While Reconstruction was imperfect, without it the progress of the 1960s, including the Civil Rights Act and the Voting Rights Act, could not have been achieved. Likewise, the Equal Protection Clause and the Due Process Clause of the Fourteenth Amendment, adopted during Reconstruction, enabled the end of segregation in public schools in Brown v. Board of Education and the repeal of the prohibition on interracial marriage in Loving v. Virginia. Also, Roe v. Wade would not have been possible without Reconstruction because the Supreme Court determined that the “right to privacy” that protects a woman’s choice to have an abortion was inherent in the Due Process Clause of the Fourteenth Amendment.
The impact of Reconstruction therefore is not confined to a twelve-year segment of American history. It remains a profound philosophical movement grounded in seeing the humanity of those who were previously considered to be an Other so that all Americans can exercise the rights and freedoms under the Constitution.
It is a movement to transcend the limitations of America’s founding and finally commit ourselves to creating an authentic democracy.
For decades, the American left has professed a vision that progress is inevitable and that this nation has an inherent greatness. Biden professes this message all the time. But Reconstruction had to correct foundational flaws that had corrupted this nation since its inception and spur a radical shift toward genuine democracy and equality and away from the normalized division and terror of the slavery-bound past.
Yet by professing a narrative of America’s inherent greatness and the inevitability of progress, the American left minimizes Reconstruction—the era that created real hope for people of color and their white allies—and normalizes and elevates the dystopian era prior to Reconstruction that embraced racism, division, oppression, and terror. The United States before Reconstruction never established anything even remotely close to what we would define as ‘democratic’ today.
Similarly, the American right unabashedly celebrates the United States’ origin story and our pre-Reconstruction status quo, so it should surprise no one when their agenda consists of undoing the rights created during Reconstruction and their derivatives such as Roe v. Wade.
The American left overlooks, and the American right undermines Reconstruction, and this perpetuates our hopeless status quo. It fuels lesser-of-two-evils campaigns that incentivize apathy, inspire low voter turnouts, encourage a disengaged electorate, and result in regressive policies and agendas that reinforce hopelessness.

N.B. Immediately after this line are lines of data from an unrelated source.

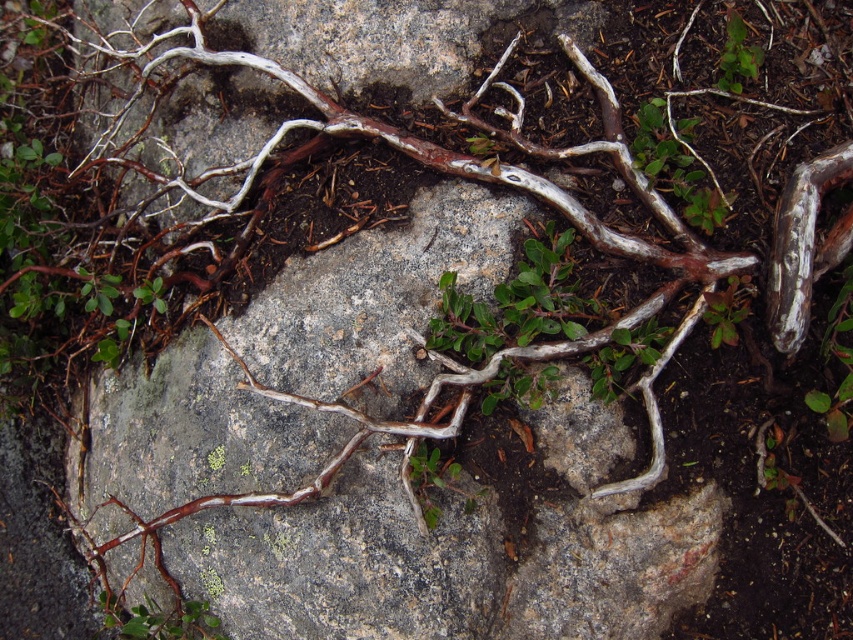
You are a hiker trying to navigate through the rocky terrain. You see two points marked on your map as point (x=136, y=627) and point (x=737, y=45). Which point is closer to your current position if you are facing the rock?

Point (x=136, y=627) is in front of point (x=737, y=45), so if you are facing the rock, point (x=136, y=627) is closer to your current position.

Based on the photo, you are a gardener examining the plants in the scene. You notice the green matte plant at lower left and the green leafy plant at upper right. Which plant is located lower in the image?

The green matte plant at lower left is positioned under the green leafy plant at upper right, so it is located lower in the image.

You are standing at the center of the rock in the image. Looking towards the lower left corner, can you see the green matte plant at lower left? Please explain based on its coordinates.

The green matte plant at lower left is located at coordinates point (160,620), which is very close to the lower left corner of the image. Since you are at the center of the rock, your line of sight towards the lower left corner would naturally include the green matte plant at lower left, so yes, you can see it.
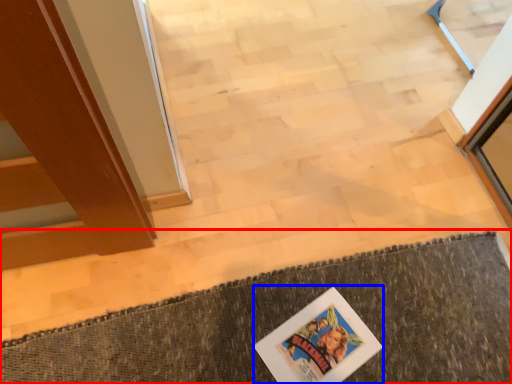
Question: Which object is closer to the camera taking this photo, bath mat (highlighted by a red box) or comic book (highlighted by a blue box)?

Choices:
 (A) bath mat
 (B) comic book

Answer: (A)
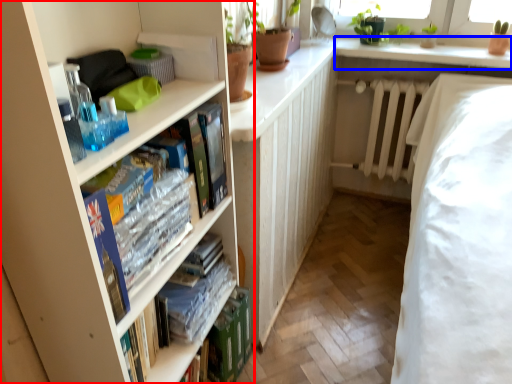
Question: Which point is closer to the camera, bookcase (highlighted by a red box) or window sill (highlighted by a blue box)?

Choices:
 (A) bookcase
 (B) window sill

Answer: (A)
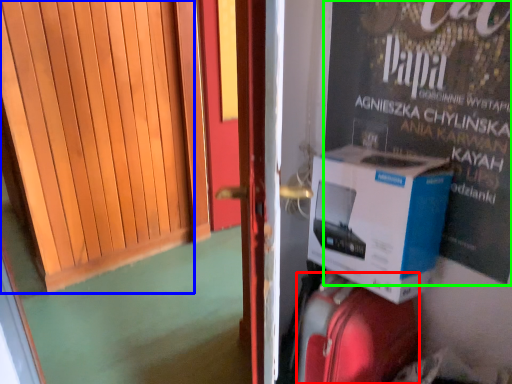
Question: Which object is the closest to the suitcase (highlighted by a red box)? Choose among these: door (highlighted by a blue box) or advertisement (highlighted by a green box).

Choices:
 (A) door
 (B) advertisement

Answer: (B)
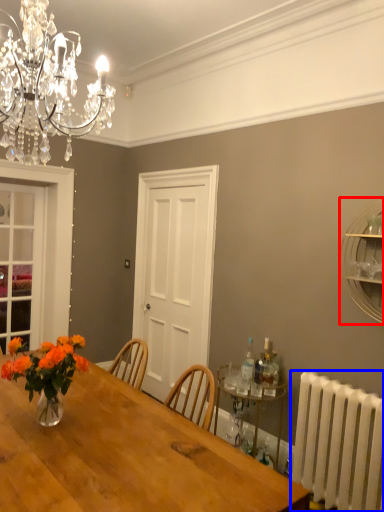
Question: Which object is further to the camera taking this photo, shelf (highlighted by a red box) or radiator (highlighted by a blue box)?

Choices:
 (A) shelf
 (B) radiator

Answer: (A)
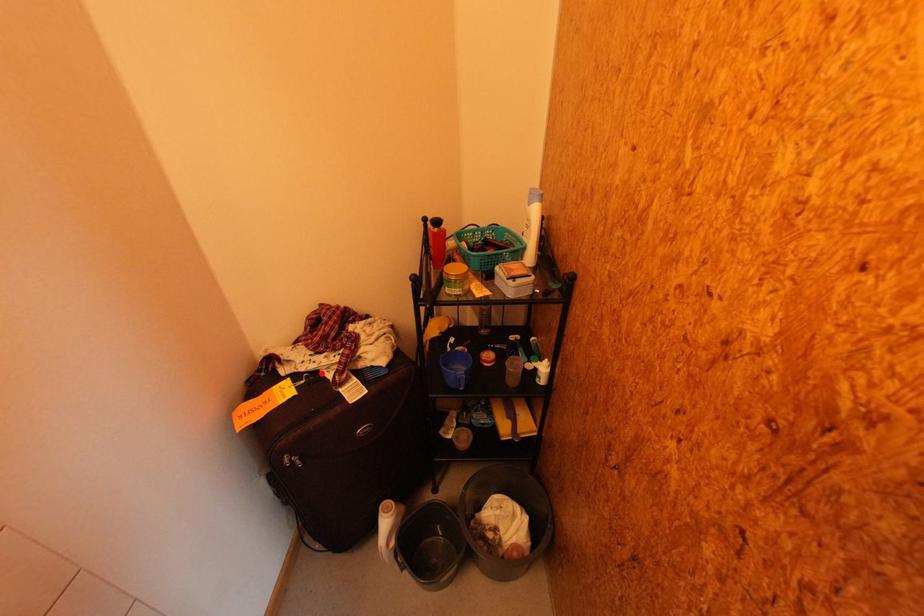
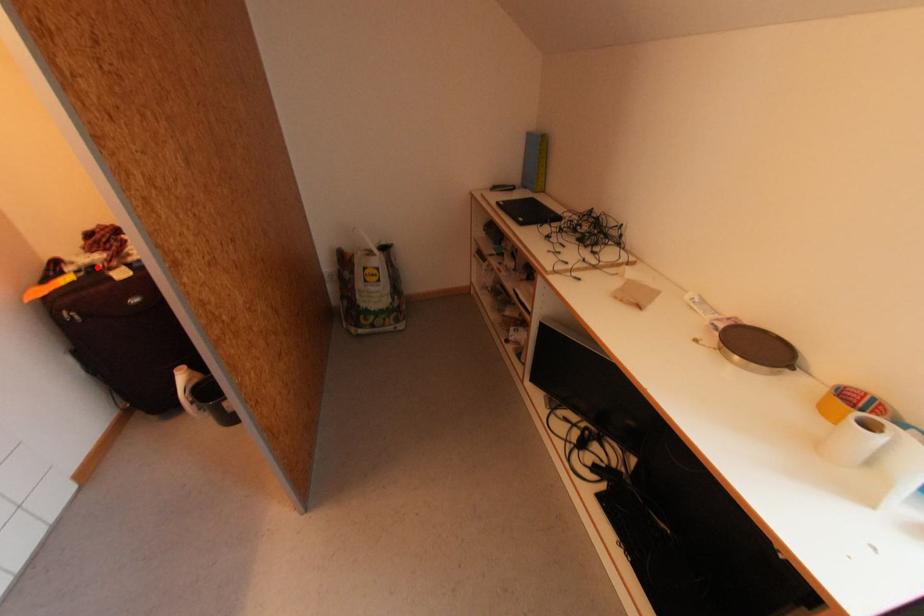
I am providing you with two images of the same scene from different viewpoints. A red point is marked on the first image and another point is marked on the second image. Do the highlighted points in image1 and image2 indicate the same real-world spot?

Yes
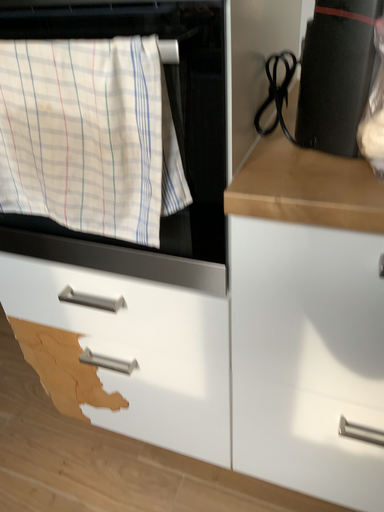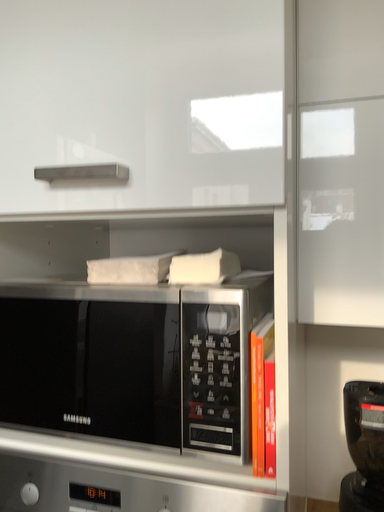
Question: How did the camera likely rotate when shooting the video?

Choices:
 (A) rotated downward
 (B) rotated upward

Answer: (B)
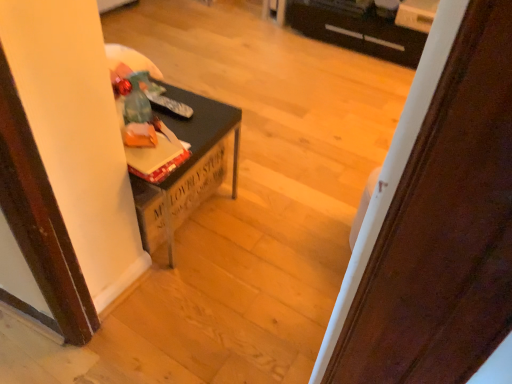
Where is `vacant area that lies to the right of matte black table at left`? This screenshot has height=384, width=512. vacant area that lies to the right of matte black table at left is located at coordinates (273, 215).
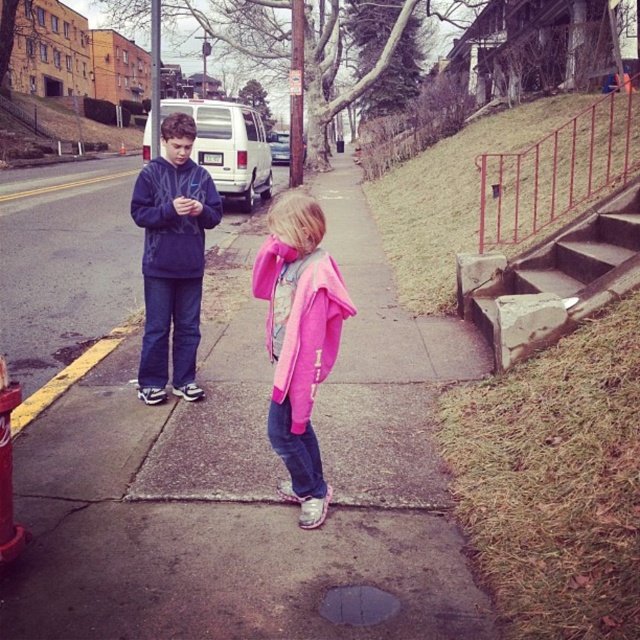
Question: Considering the real-world distances, which object is closest to the concrete sidewalk at center?

Choices:
 (A) concrete stairs at right
 (B) pink fleece jacket at center

Answer: (A)

Question: Which of the following is the closest to the observer?

Choices:
 (A) (304, 323)
 (B) (4, 458)
 (C) (577, 257)
 (D) (170, 227)

Answer: (B)

Question: Does concrete sidewalk at center appear under matte blue sweatshirt at center?

Choices:
 (A) yes
 (B) no

Answer: (A)

Question: Is concrete stairs at right bigger than matte blue sweatshirt at center?

Choices:
 (A) no
 (B) yes

Answer: (B)

Question: From the image, what is the correct spatial relationship of concrete sidewalk at center in relation to pink fleece jacket at center?

Choices:
 (A) right
 (B) left

Answer: (B)

Question: Based on their relative distances, which object is nearer to the concrete sidewalk at center?

Choices:
 (A) concrete stairs at right
 (B) brushed metal hydrant at lower left
 (C) matte blue sweatshirt at center

Answer: (C)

Yet, America is not condemned to perpetual hopelessness and the dismantling of our democracy. We can continue Reconstruction, become Reconstructionists, and create hope.
Barack Obama championed hope and, I believe, launched America’s second Reconstruction.
His presidency cultivated a generation of Americans who expected hope to be an ever-present force in American politics and American life. Trump’s (electoral college) victory in 2016 was a return of American hopelessness. But Biden won in 2020 as both a rejection of Trumpian hopelessness and a reaffirmation of the hopefulness Obama represented. Yet Biden continues to disappoint many Americans because his campaign does not evoke the hope that should be his rightful legacy as Obama’s former vice president and partner in the second Reconstruction. To continue that Reconstruction, Biden should become an avowed Reconstructionist and act accordingly.
If America is to ever cultivate and sustain hope again, we must recognize that the majority of this nation did not love Obama because he was a magical figure whose success could never be replicated. We loved Obama because he brought back Reconstruction. He brought back the hope of Reconstruction. We may not have recognized it at the time, but we need to see it now.